Public health specialists who hold politically connected roles (such as public servants) do not necessarily intend to lie, or to omit information, but they are often accountable to elected officials and constrained by bureaucratic regulations and limited systems. Not everyone is in a position to speak candidly about what they know. Especially when politicians are determined to display their strength against what is perceived as a horrific threat to the safety of us all. That political strength has grown into a display of grandiose decision making not necessarily connected to evidence based public health decisions, which usually have a nature of calm following systematic procedures and principles.

Clare Craig, the English pathologist I’ve referenced before, stated days ago, in specific reference to the current UK situation, that “PCR is one of the most reliable medical tests when it is done well. So people have a lot of faith in it because … it can be hard to mistake things <using this technique>. But we know from past experience that it can go wrong and there is a phenomenon known as a false positive pseudo-epidemic, which has been written about in the medical literature, where PCR testing particularly, it can happen with other tests too, but particularly with PCR, you can create the illusion of an epidemic. And it’s difficult to prove you are not in one. But I have attended lectures where I have been taught how you prove you are not in one. So I can prove to you that we’re not in one“.

Dr Craig also said in a recent podcast with Alex McCarron, that “I’ve been digging and digging through the data, and there’s enough evidence now. Now what I need to do, is communicate it. And I don’t think I’ve been very good at communicating it because I communicate as a scientist, with numbers and graphs, which isn’t accessible to everybody.
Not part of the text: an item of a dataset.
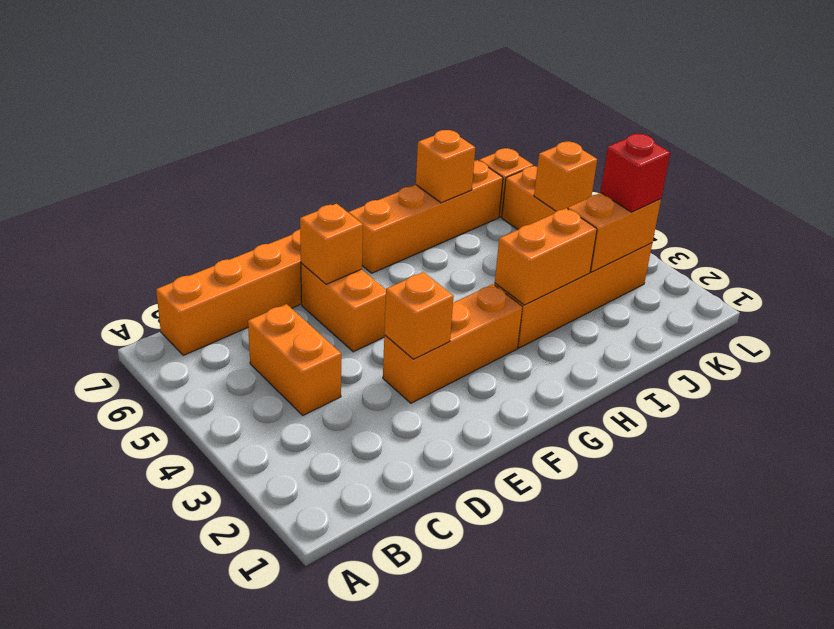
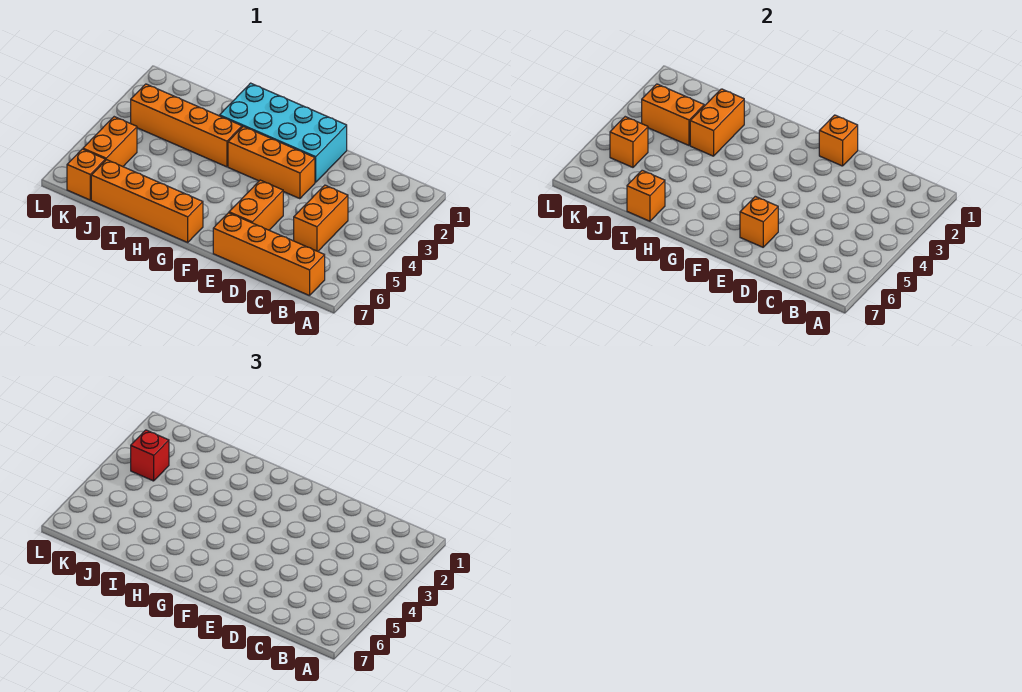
none -> cyan 2x4 brick [220,83,347,182]
orange 1x1 brick [384,272,454,359] -> orange 1x1 brick moved to [819,115,858,166]
orange 1x2 brick [495,208,597,305] -> orange 1x2 brick turned to [690,89,744,156]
I need to concentrate on getting the message out there in a way that everybody can understand. Because my followers are physicists and mathematicians, and that’s not what I want. I need to get the message out to the powerful people“.

She discusses the evidence around Britain’s current pseudo-epidemic from 1h52m into the long scientific meeting recorded at Michael Yeadon, Clare Craig and Reiner Fuellmich discuss Covid-19. Complicated by the fact that she is not receiving air time via mainstream outlets, who have sophisticated communication expertise, this video demonstrates the very real need for communication specialists as a part of any public health team. Dr Craig, along with Dr Yeadon, are sitting on a Zoom call with four Germans in a conference room, messing around with language translations, telephones interrupting, unprepared attempts to share powerpoints via Zoom and other amateur but easily fixed communication issues. This adds to her message being less accessible to most of us. Nevertheless they predict an audience of up to 100,000 and it seems that eventually this will become a well known part of the 2020 pandemic story.
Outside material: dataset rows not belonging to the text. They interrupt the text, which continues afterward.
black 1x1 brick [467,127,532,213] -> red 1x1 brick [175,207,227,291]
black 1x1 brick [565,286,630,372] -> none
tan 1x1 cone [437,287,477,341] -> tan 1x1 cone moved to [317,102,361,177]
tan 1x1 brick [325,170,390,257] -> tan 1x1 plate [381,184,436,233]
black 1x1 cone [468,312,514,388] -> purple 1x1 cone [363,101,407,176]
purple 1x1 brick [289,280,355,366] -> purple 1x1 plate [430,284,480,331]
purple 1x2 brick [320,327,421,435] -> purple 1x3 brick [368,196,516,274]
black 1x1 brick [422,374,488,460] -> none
Meanwhile Dr Craig states that “there are reasons to be concerned that even the <seemingly accurate tests> might be giving erroneous results because <modeling is being used and trusted in the testing and quality check process>. There are certain aspects to <the laboratory process> that I’m really uncomfortable with but noone will challenge them on it because it’s a very egotistical, very difficult science. The people like me who understand the false positive epidemic are not in a strong position to say “you need to check this better”. I’ve been saying it anyway, but I’ve been attacked horribly for saying it“.
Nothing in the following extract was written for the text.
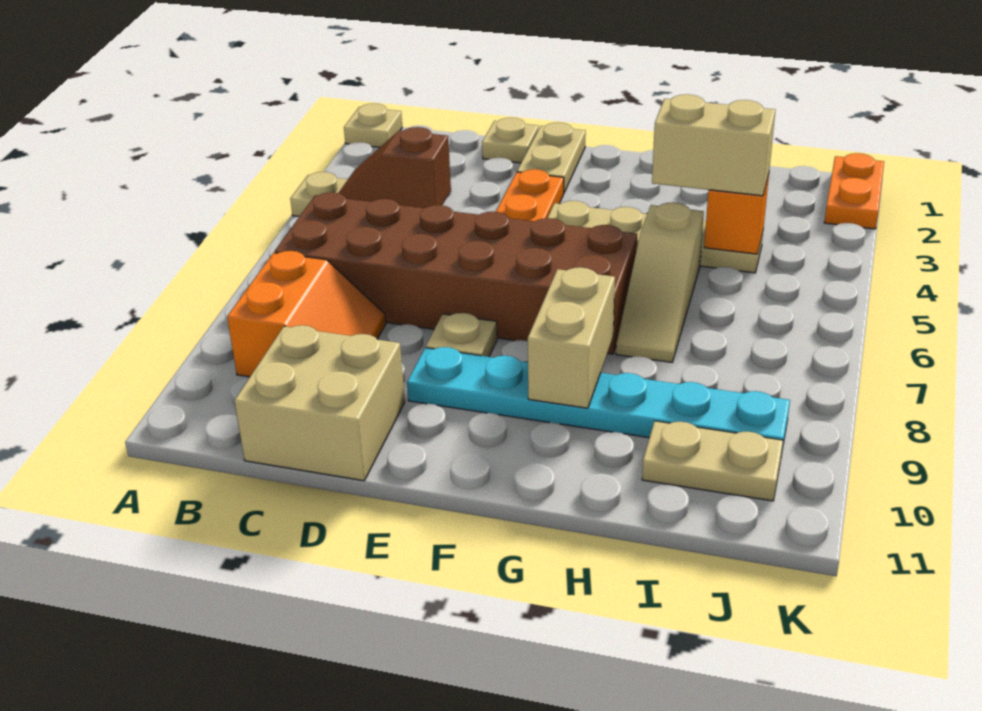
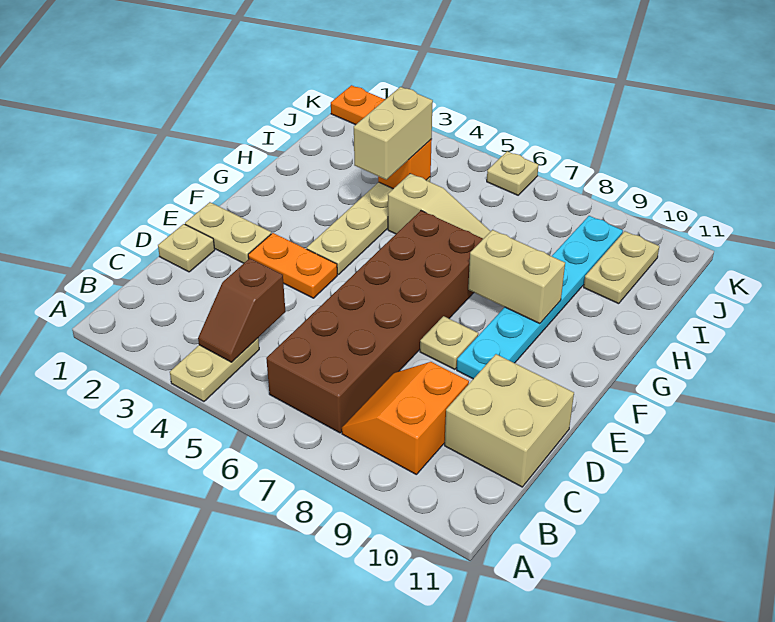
tan 1x1 plate [344,103,402,147] -> tan 1x1 plate moved to [487,151,538,195]
orange 2x2 slope [227,251,386,377] -> orange 2x2 slope turned to [342,362,469,475]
It’s really a complicated situation of experts struggling to communicate a message to people with different expertise, and to the general public, without the appropriate communication support and skills needed. Political motivations drive a desire to ignore these expert messages which don’t support a narrative which has grown over many months. They have been excluded from the narrative and painted as imposters. Yet ultimately these are the people who, due to their analytical skill, and their courage to speak out against the tide, will provide the solutions to this public health crisis. As soon as they receive the communication support that they urgently need.